Une de ses réalisations les plus tangibles en cette matière est le développement d’une grille d’analyse en développement durable (GADD) selon six dimensions, qui évolue depuis 1991. Le but de cette grille est de partager les connaissances et faciliter l’intégration des valeurs de développement durable dans les entreprises, les gouvernements et institutions. Le professeur Villeneuve a rendu la grille et son guide d’utilisation disponibles gratuitement, à partir du site de la Chaire. Cet outil permet d’évaluer comment se classe un projet, une politique, un plan d’action (etc.) selon les dimensions du DD et couvre l’ensemble des objectifs et des cibles de mise en œuvre du développement durable du Programme des Nations-Unies Agenda 2030.

Carbone boréal
C’est à l’initiative du professeur Villeneuve, basé sur les études de la forêt boréale des chercheurs de l’UQAC (Réjean-Gagnon et Daniel Lord), qu’est né en 2008 le concept novateur de Carbone boréal. Carbone boréal est à la fois un programme de compensation de gaz à effet de serre par la plantation d’arbres et un projet de recherche mené par des chercheurs de I’UQAC. Ce projet vise à construire, par des plantations destinées à la recherche, un laboratoire naturel pour tester à long terme des hypothèses concernant notamment le rôle de l’afforestation de landes forestières dans une perspective de lutte et d’adaptation aux changements climatiques. Ainsi, les personnes désirant compenser des émissions de gaz à effet de serre « sociofinancent » également la recherche universitaire. En mai 2024, Carbone boréal avait planté tout près de 2 millions d’arbres et ainsi assuré le retrait de l’atmosphère de 161 800 tonnes de CO2 équivalent, générant ainsi plus de 3 millions de dollars de revenus pour soutenir la recherche. Les plantations et les travaux de recherche de Carbone boréal se poursuivent, tel qu’il le souhaitait, ajoutant à ce bilan fort appréciable.

Un grand vulgarisateur scientifique
Vulgarisateur scientifique infatigable, Claude Villeneuve a été un pédagogue pour le grand public, rédigeant plusieurs ouvrages et articles sur le développement durable et les changements climatiques et participant activement à des émissions de radio et télévision.

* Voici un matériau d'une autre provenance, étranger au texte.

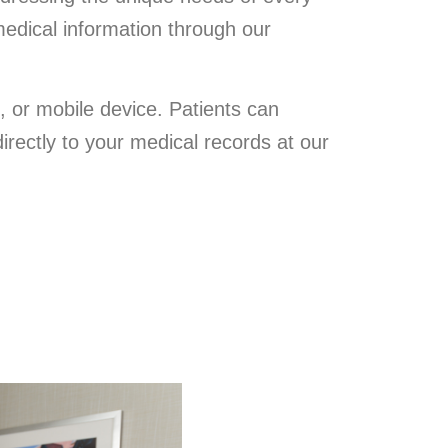
medical information through our
, or mobile device. Patients can
directly to your medical records at our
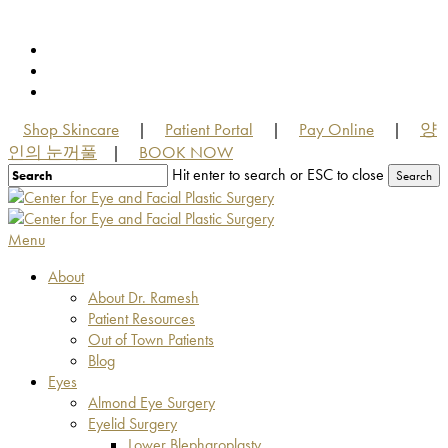
Skip
to
facebook
main
youtube
content
instagram
Shop Skincare
Patient Portal
Pay Online
양
|
|
|
인의 눈꺼풀
BOOK NOW
|
Hit enter to search or ESC to close
Search
Close
Search
Menu
About
About Dr. Ramesh
Patient Resources
Out of Town Patients
Blog
Eyes
Almond Eye Surgery
Eyelid Surgery
Lower Blepharoplasty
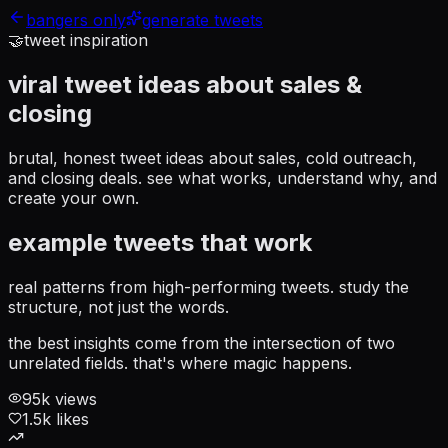
bangers only
generate tweets
🤝
tweet inspiration
viral tweet ideas about
sales &
closing
brutal, honest tweet ideas about sales, cold outreach,
and closing deals
. see what works, understand why, and
create your own.
example tweets that work
real patterns from high-performing tweets. study the
structure, not just the words.
the best insights come from the intersection of two
unrelated fields. that's where magic happens.
95
k views
1.5
k likes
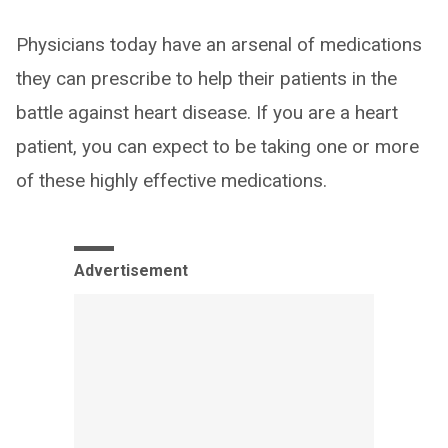
Physicians today have an arsenal of medications
they can prescribe to help their patients in the
battle against heart disease. If you are a heart
patient, you can expect to be taking one or more
of these highly effective medications.
Advertisement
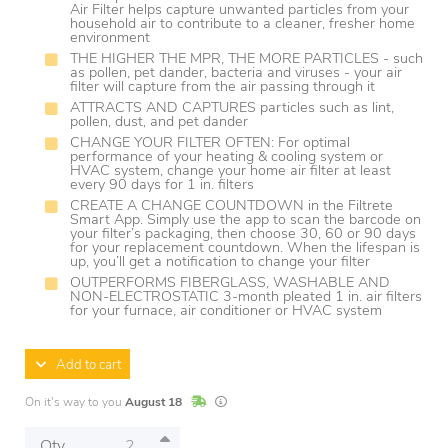
Air Filter helps capture unwanted particles from your
household air to contribute to a cleaner, fresher home
environment
THE HIGHER THE MPR, THE MORE PARTICLES - such
as pollen, pet dander, bacteria and viruses - your air
filter will capture from the air passing through it
ATTRACTS AND CAPTURES particles such as lint,
pollen, dust, and pet dander
CHANGE YOUR FILTER OFTEN: For optimal
performance of your heating & cooling system or
HVAC system, change your home air filter at least
every 90 days for 1 in. filters
CREATE A CHANGE COUNTDOWN in the Filtrete
Smart App. Simply use the app to scan the barcode on
your filter’s packaging, then choose 30, 60 or 90 days
for your replacement countdown. When the lifespan is
up, you’ll get a notification to change your filter
OUTPERFORMS FIBERGLASS, WASHABLE AND
NON-ELECTROSTATIC 3-month pleated 1 in. air filters
for your furnace, air conditioner or HVAC system
Add to cart
In Stock
Lead times are estimates and may vary base
On it's way to you
August 18
Qty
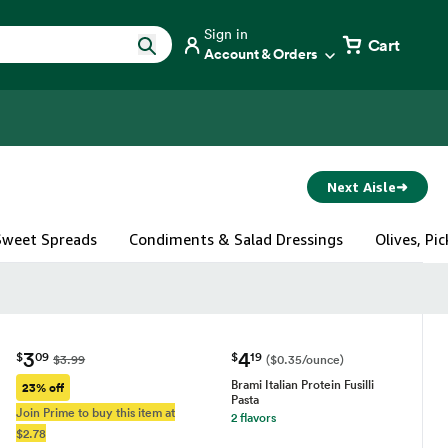
Sign in
Cart
Account & Orders
Next Aisle
➜
 Sweet Spreads
Condiments & Salad Dressings
Olives, Pi
3
4
$
09
$
19
$3.99
($0.35/ounce)
Brami Italian Protein Fusilli
23% off
Pasta
Join Prime to buy this item at
2 flavors
$2.78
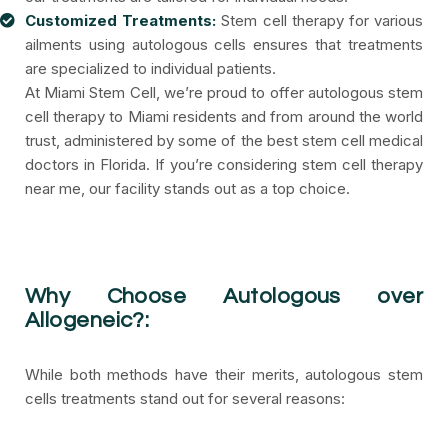
Customized Treatments:
Stem cell therapy for various
ailments using autologous cells ensures that treatments
are specialized to individual patients.
At Miami Stem Cell, we’re proud to offer autologous stem
cell therapy to Miami residents and from around the world
trust, administered by some of the best stem cell medical
doctors in Florida. If you’re considering stem cell therapy
near me, our facility stands out as a top choice.
Why Choose Autologous over
Allogeneic?:
While both methods have their merits, autologous stem
cells treatments stand out for several reasons:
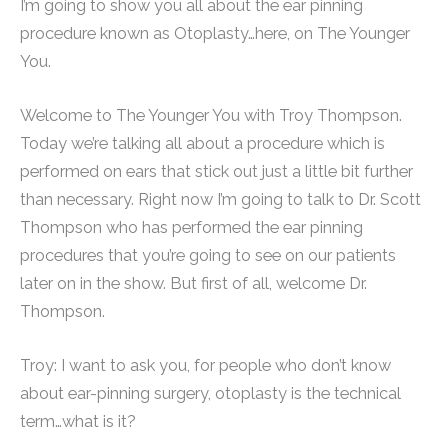
I’m going to show you all about the ear pinning
procedure known as Otoplasty…here, on The Younger
You.
Welcome to The Younger You with Troy Thompson.
Today we’re talking all about a procedure which is
performed on ears that stick out just a little bit further
than necessary. Right now I’m going to talk to Dr. Scott
Thompson who has performed the ear pinning
procedures that you’re going to see on our patients
later on in the show. But first of all, welcome Dr.
Thompson.
Troy: I want to ask you, for people who don’t know
about ear-pinning surgery, otoplasty is the technical
term…what is it?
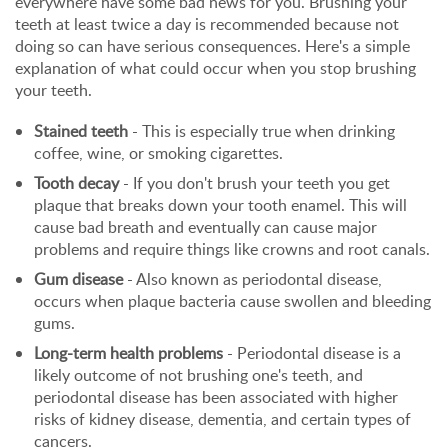
everywhere have some bad news for you. Brushing your
teeth at least twice a day is recommended because not
doing so can have serious consequences. Here's a simple
explanation of what could occur when you stop brushing
your teeth.
Stained teeth
- This is especially true when drinking
coffee, wine, or smoking cigarettes.
Tooth decay
- If you don't brush your teeth you get
plaque that breaks down your tooth enamel. This will
cause bad breath and eventually can cause major
problems and require things like crowns and root canals.
Gum disease
- Also known as periodontal disease,
occurs when plaque bacteria cause swollen and bleeding
gums.
Long-term health problems
- Periodontal disease is a
likely outcome of not brushing one's teeth, and
periodontal disease has been associated with higher
risks of kidney disease, dementia, and certain types of
cancers.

C’était de plus un conférencier très apprécié, passionné et engagé qui rendait la science du développement durable et des changements climatiques accessible et compréhensible par tous. Sa contribution à l’avancement du développement durable au sein de la Francophonie est également inestimable, notamment à travers ses publications sur la gouvernance du développement durable et son engagement lors de congrès internationaux. Il a toujours bien volontiers partagé ses connaissances et son expertise avec les pays moins avancés sur le plan du développement durable.

Claude Villeneuve laisse derrière lui un héritage considérable, une vision audacieuse du développement durable et une conviction profonde que l’éducation est la clé d’un changement positif et durable. Ses réalisations continueront d’inspirer et de guider les futures générations de scientifiques et de praticiens du développement durable. Grâce à sa compréhension des besoins du monde futur et sa volonté de voir se poursuivre son œuvre il a su mettre en place une équipe solide et expérimentée qui maintenant a pris le relais et tente de faire honneur à sa mémoire.